Следует отметить, что именно убеждение журналистов, что они —
«рупор общества», стало основой, на которой и держалась более двухсот
лет концепция «четвертой власти», имплицитно предполагающая наличие реального «права голоса» за журналистами, транслирующими аудитории «самое важное». Ныне ситуация кардинально изменилась, по крайней мере, в двух отношениях: во-первых, технологическое развитие привело к обретению аудиторией собственного голоса, который невозможно игнорировать, что не вписывается в рамки традиционного
медиа-дискурса, осуществлявшегося в виде одностороннего потока информации — от создателя к потребителю, и, во-вторых, сами журналисты считают себя не «наблюдателями фактов», но «создателями смыслов», претендуя тем самым на роль уже не «четвертой», а, по крайней
мере, «второй» власти. И для этого существуют определенные основания, связанные с реальными изменениями власти.

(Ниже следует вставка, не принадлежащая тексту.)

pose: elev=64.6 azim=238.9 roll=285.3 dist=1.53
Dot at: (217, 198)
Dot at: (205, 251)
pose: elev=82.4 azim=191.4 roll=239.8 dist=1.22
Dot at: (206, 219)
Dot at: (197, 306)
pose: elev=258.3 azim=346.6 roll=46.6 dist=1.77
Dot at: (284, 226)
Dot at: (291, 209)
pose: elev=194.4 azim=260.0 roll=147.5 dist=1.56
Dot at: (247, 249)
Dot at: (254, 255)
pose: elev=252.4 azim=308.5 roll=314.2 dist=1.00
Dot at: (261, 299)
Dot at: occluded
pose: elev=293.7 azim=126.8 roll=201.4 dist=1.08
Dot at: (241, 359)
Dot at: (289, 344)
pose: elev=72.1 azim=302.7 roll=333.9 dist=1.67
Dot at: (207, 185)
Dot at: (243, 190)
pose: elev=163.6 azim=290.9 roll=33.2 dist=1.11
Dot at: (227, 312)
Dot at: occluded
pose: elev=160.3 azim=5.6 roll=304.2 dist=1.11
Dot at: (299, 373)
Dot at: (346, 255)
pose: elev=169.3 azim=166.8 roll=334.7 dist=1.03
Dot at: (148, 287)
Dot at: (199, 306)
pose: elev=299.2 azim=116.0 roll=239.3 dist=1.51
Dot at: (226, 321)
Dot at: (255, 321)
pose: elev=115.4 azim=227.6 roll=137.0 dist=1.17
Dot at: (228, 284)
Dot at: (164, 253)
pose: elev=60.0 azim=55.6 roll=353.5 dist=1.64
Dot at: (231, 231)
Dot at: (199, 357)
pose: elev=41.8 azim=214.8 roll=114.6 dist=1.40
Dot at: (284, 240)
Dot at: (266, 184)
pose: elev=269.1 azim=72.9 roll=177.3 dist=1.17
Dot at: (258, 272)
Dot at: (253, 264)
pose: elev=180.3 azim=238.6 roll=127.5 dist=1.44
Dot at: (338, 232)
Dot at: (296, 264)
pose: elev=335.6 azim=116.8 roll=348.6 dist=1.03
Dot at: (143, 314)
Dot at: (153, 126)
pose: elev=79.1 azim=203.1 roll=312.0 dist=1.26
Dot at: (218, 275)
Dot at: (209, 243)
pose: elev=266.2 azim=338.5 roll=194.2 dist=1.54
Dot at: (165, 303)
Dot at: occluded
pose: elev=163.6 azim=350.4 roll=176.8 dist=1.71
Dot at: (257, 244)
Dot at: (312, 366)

Несмотря на то что СМИ принадлежит информационная (символическая) власть не юридически, а преимущественно по праву инициативы, «игры на опережение», их влияние на общественное сознание столь
велико, что самим государством нередко манипулируют силы, способные использовать СМИ в своих целях. Государство не всегда имеет возможность контролировать процессы реальной действительности, и тогда «функцию управления этой реальностью приобретают те, кто может
предложить более совершенную коммуникативную структуру в социальной реальности, лучшие и более действенные технологии работы с
общественным сознанием» [Дацюк С., 1998]. И это одна из особенностей современной демократии как процесса, предполагающего расширение ее основ, — перераспределение власти от (политической) власти
как таковой к другим индивидам и общественным группам.
Кроме уже отмеченных оснований как особого положения журналистов в обществе, входящих в функциональные элиты, и их права задавать вопросы власти, существует еще ряд особенностей социальнополитического характера, позволяющих этой профессиональной группе
не без оснований претендовать на особую власть.
Традиционно — на протяжении последних двухсот-трехсот лет (со
времени существования старейшего СМИ — газет) право на коммуникацию, как отмечает известный английский социолог Энтони Гидденс,
было организовано репрезентативно, т.е. представительно: люди делегировали свой голос другим, не только политикам, но, не в последнюю
очередь, журналистам. Проблема делегирования как вопрос о переносе
власти, в результате которого доверитель разрешает доверенному лицу
(группе) действовать, в нашем случае — говорить, вместо себя, является
одной из наиболее сложных тем политического анализа [см.: Бурдье П.,
1994]. Однако процесс политической и журналистской репрезентации
принципиально различен.
Основу современного демократического политического процесса составляет представительство интересов народа, который делегирует свои
полномочия власти в ходе выборов — базовой законодательно оформленной процедуры передачи власти. В ходе этой процедуры граждане,
обладающие правом голоса, т.е. участвующие в голосовании, делегируют свой голос политикам, «вручая» победителям право властного господства, признавая за ними возможность «отдавать приказы», т.е. управлять. Соответствие процедуры выборов власти существующей в стране
конституции как основному закону, как и осуществление власти в соответствии с этим законом, означает легальность, а поддержка власти «снизу», доверие народа, без которого власть не может успешно выполнять
свои функции в обществе, — легитимность. Единство этих двух составляющих и обеспечивает нормальное развитие современного политического демократического процесса.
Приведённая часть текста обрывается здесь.